Video is at the heart of so much of what we do at Rush Digital. Marketing apps, game development, 3D graphics, augmented reality, implementing other companies’ crazy ideas. Probably our most high-profile project was the Amazing Race virtual reality Tug of War – where real teams in New Zealand and Australia battled against each other using real ropes, large blocks of concrete, wide angle cameras and big screens (so the teams could see each other), and lots of video streaming power. There was also the 1000 km tennis court, a virtual match between players in Auckland and Christchurch, where computer vision tracked the (real) tennis ball hit by one player, digitised the ball trajectory and then activated a tennis ball machine at the other end to fire out a ball with a similar trajectory and speed – all that within 200 milliseconds.
This all requires really fast broadband; when we do an interactive project that involves video we tend to max out the available bandwidth, and we are sending huge files all over the world for our clients to look at – New York, London, Australia, Quebec, Chennai.
But that’s nothing compared to what’s coming with the development of virtual reality video. That really has the potential to use lots of bandwidth. Imagine instead of pictures with a 70 degree angle lens, you have video where your pictures have a 360 degree perspective. I predict virtual reality video [like the New York Times’ video The Displaced, directed by the Pulitzer Prize-winning videographer Ben Solomon] is going to change the film industry and the way we do storytelling. Just one example: VR filming is a big challenge because it’s hard for the crew to stay out of the shots when the camera rig is capturing 360 degrees around the subject.

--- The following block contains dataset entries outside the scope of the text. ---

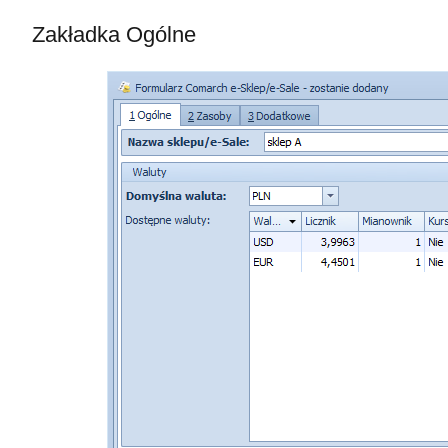
Zakładka Ogólne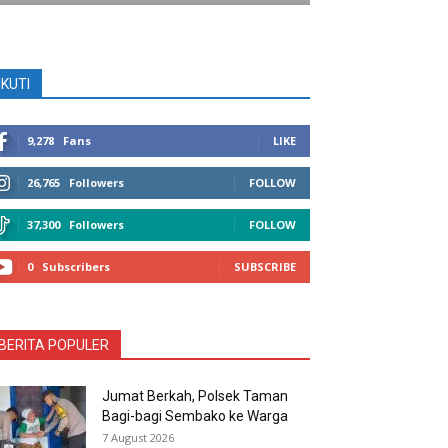
IKUTI
9,278
Fans
LIKE
26,765
Followers
FOLLOW
37,300
Followers
FOLLOW
0
Subscribers
SUBSCRIBE
BERITA POPULER
Jumat Berkah, Polsek Taman
Bagi-bagi Sembako ke Warga
7 August 2026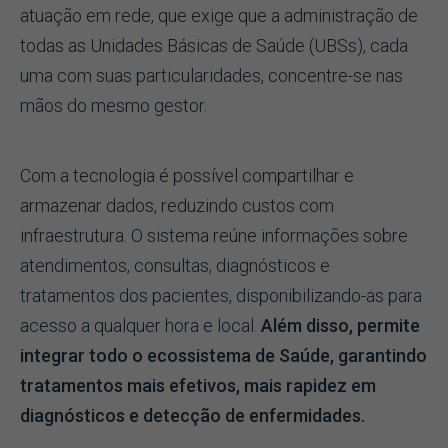
atuação em rede, que exige que a administração de
todas as Unidades Básicas de Saúde (UBSs), cada
uma com suas particularidades, concentre-se nas
mãos do mesmo gestor.
Com a tecnologia é possível compartilhar e
armazenar dados, reduzindo custos com
infraestrutura. O sistema reúne informações sobre
atendimentos, consultas, diagnósticos e
tratamentos dos pacientes, disponibilizando-as para
acesso a qualquer hora e local.
Além disso, permite
integrar todo o ecossistema de Saúde, garantindo
tratamentos mais efetivos, mais rapidez em
diagnósticos e detecção de enfermidades.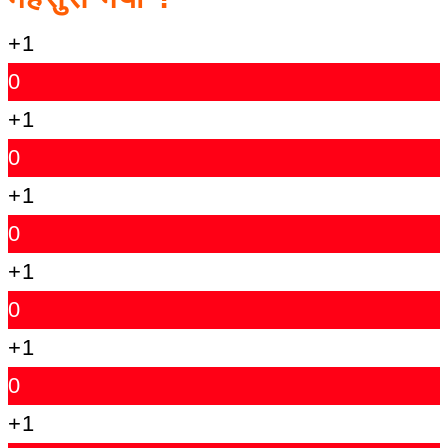
+1
0
+1
0
+1
0
+1
0
+1
0
+1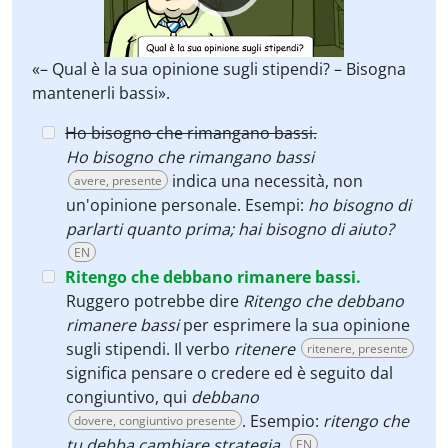
«– Qual è la sua opinione sugli stipendi? – Bisogna
mantenerli bassi».
Ho bisogno che rimangano bassi.
Ho bisogno che rimangano bassi
indica una necessità, non
avere, presente
un'opinione personale. Esempi:
ho bisogno di
parlarti quanto prima; hai bisogno di aiuto?
EN
Ritengo che debbano rimanere bassi.
Ruggero potrebbe dire
Ritengo che debbano
rimanere bassi
per esprimere la sua opinione
sugli stipendi. Il verbo
ritenere
ritenere, presente
significa pensare o credere ed è seguito dal
congiuntivo, qui
debbano
. Esempio:
ritengo che
dovere, congiuntivo presente
tu debba cambiare strategia.
EN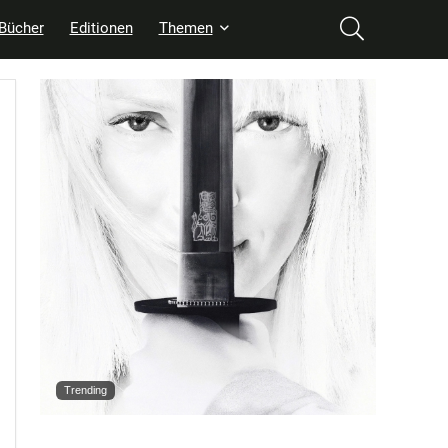
Bücher
Editionen
Themen
Trending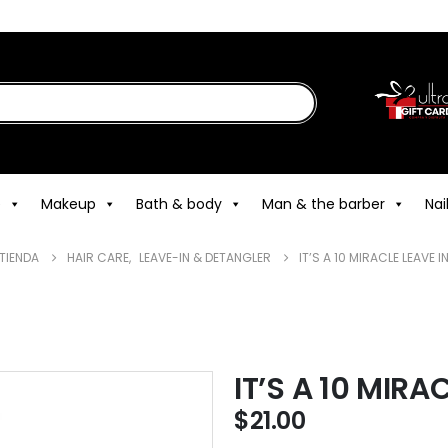
e
Makeup
Bath & body
Man & the barber
Nai
TIENDA
HAIR CARE
,
LEAVE-IN & DETANGLER
IT’S A 10 MIRACLE LEAVE IN
IT’S A 10 MIRA
$
21.00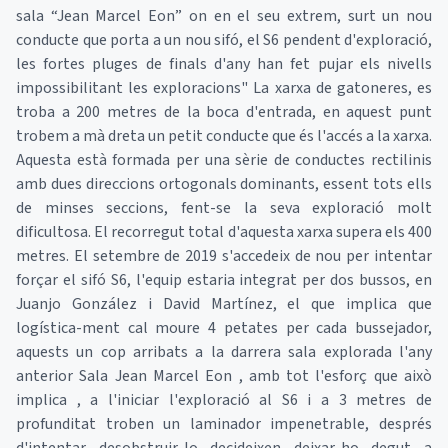
sala “Jean Marcel Eon” on en el seu extrem, surt un nou
conducte que porta a un nou sifó, el S6 pendent d'exploració,
les fortes pluges de finals d'any han fet pujar els nivells
impossibilitant les exploracions" La xarxa de gatoneres, es
troba a 200 metres de la boca d'entrada, en aquest punt
trobem a mà dreta un petit conducte que és l'accés a la xarxa.
Aquesta està formada per una sèrie de conductes rectilinis
amb dues direccions ortogonals dominants, essent tots ells
de minses seccions, fent-se la seva exploració molt
dificultosa. El recorregut total d'aquesta xarxa supera els 400
metres. El setembre de 2019 s'accedeix de nou per intentar
forçar el sifó S6, l'equip estaria integrat per dos bussos, en
Juanjo González i David Martínez, el que implica que
logística-ment cal moure 4 petates per cada bussejador,
aquests un cop arribats a la darrera sala explorada l'any
anterior Sala Jean Marcel Eon , amb tot l'esforç que això
implica , a l'iniciar l'exploració al S6 i a 3 metres de
profunditat troben un laminador impenetrable, després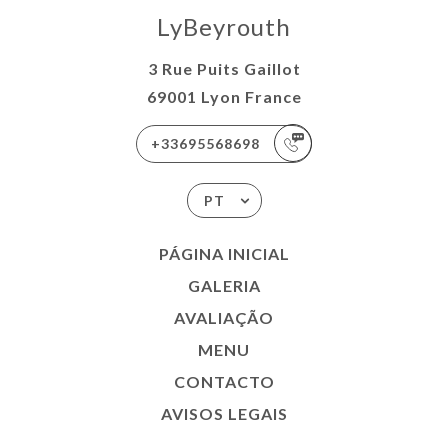
LyBeyrouth
3 Rue Puits Gaillot
69001 Lyon France
+33695568698
PT
PÁGINA INICIAL
GALERIA
AVALIAÇÃO
MENU
CONTACTO
AVISOS LEGAIS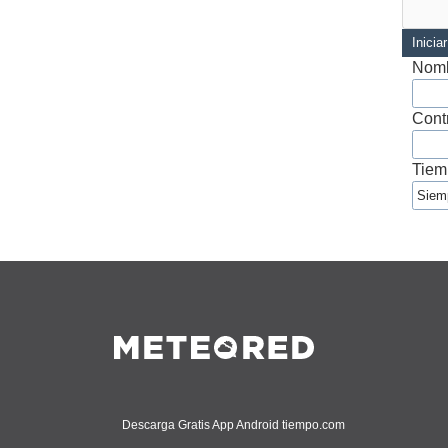
Inicia
Nomb
Cont
Tiem
Descarga Gratis App Android tiempo.com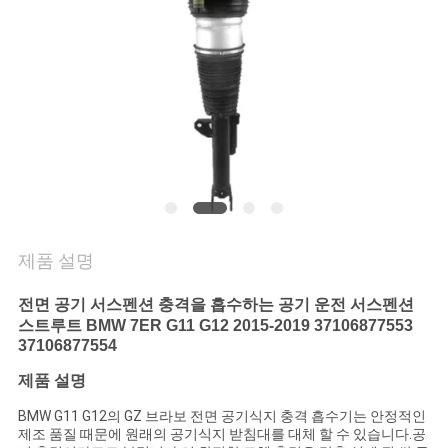
의
하
기
조
회
를
제품 설명
요
청
전면 공기 서스펜션 충격을 흡수하는 공기 운전 서스펜션
스트루트 BMW 7ER G11 G12 2015-2019 37106877553
하
37106877554
제품 설명
다
BMW G11 G12의 GZ 브라보 전면 공기식지 충격 흡수기는 안정적인
제조 품질 때문에 원래의 공기식지 받침대를 대체 할 수 있습니다.공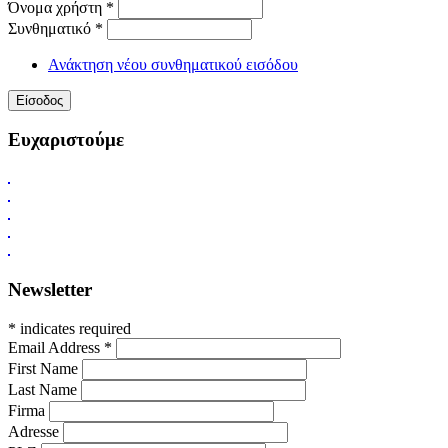
Όνομα χρήστη
*
Συνθηματικό
*
Ανάκτηση νέου συνθηματικού εισόδου
Ευχαριστούμε
Newsletter
* indicates required
Email Address
*
First Name
Last Name
Firma
Adresse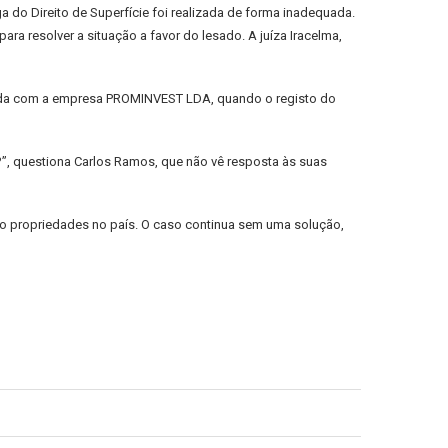
 do Direito de Superfície foi realizada de forma inadequada.
ara resolver a situação a favor do lesado. A juíza Iracelma,
 venda com a empresa PROMINVEST LDA, quando o registo do
?”, questiona Carlos Ramos, que não vê resposta às suas
do propriedades no país. O caso continua sem uma solução,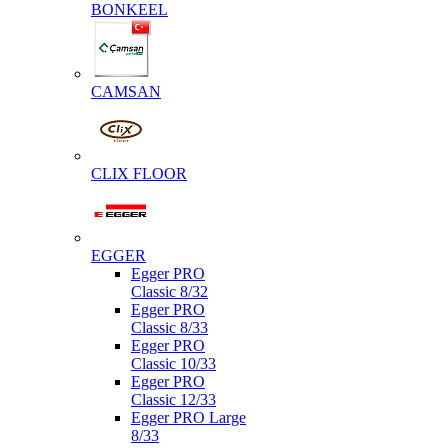
BONKEEL
CAMSAN
CLIX FLOOR
EGGER
Egger PRO
Classic 8/32
Egger PRO
Classic 8/33
Egger PRO
Classic 10/33
Egger PRO
Classic 12/33
Egger PRO Large
8/33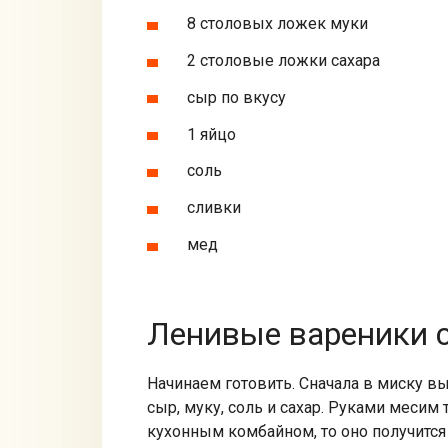
8 столовых ложек муки
2 столовые ложки сахара
сыр по вкусу
1 яйцо
соль
сливки
мед
Ленивые вареники 
Начинаем готовить. Сначала в миску в
сыр, муку, соль и сахар. Руками месим
кухонным комбайном, то оно получитс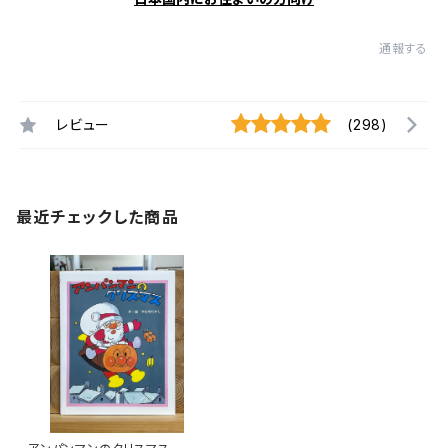
通報する
レビュー
(298)
最近チェックした商品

We are working on VR video experiences for clients that want their customers to have near-to-real-world experiences – whether it’s looking around their factory, their store, or their tourist site. Imagine test-driving a Mercedes with Lewis Hamilton – you are in the car and can look all around, like you are really there. Or you could walk around an Icebreaker store and get teleported to the farm where the sheep is raised. Or a buyer in the US could get the same experience.
Then the next wave up is introducing a level of interactivity – being able to access information, or talk to Lewis Hamilton or the merino farmer. People won’t want just video, they will want the sights, sounds, maybe even smells that you might get if you were actually in that place in the real world. And that’s going to happen more as the headsets get smarter, as well as smaller and less intrusive.
At Rush Digital we are looking actively at video streaming technology, trying to work out how to stream more interactive content. Imagine if you were watching a sports match, and instead of just seeing the angle the broadcaster wants you to see, you had access to footage from multiple cameras, on demand. If you wanted to see that All Blacks try again, from a different angle, you just pick another camera feed. Maybe you could sit in front of your smart TV and if you leaned to the left, you got a feed from the left. Then throw in virtual reality video and you are right in the game. It’s pretty exciting, but it’s a lot of data.
What broadband speeds would we like to have? That’s like asking how much pencil do you need? In an ideal world we’d have infinite speeds. Until then we tailor our projects for the broadband that is available - and as more bandwidth is possible, so we are able to do more.
Danu Abeysuriya is CEO of creative technology studio Rush Digital, and a finalist in the Young Achiever category of the 2015 NZ Hi-Tech awards.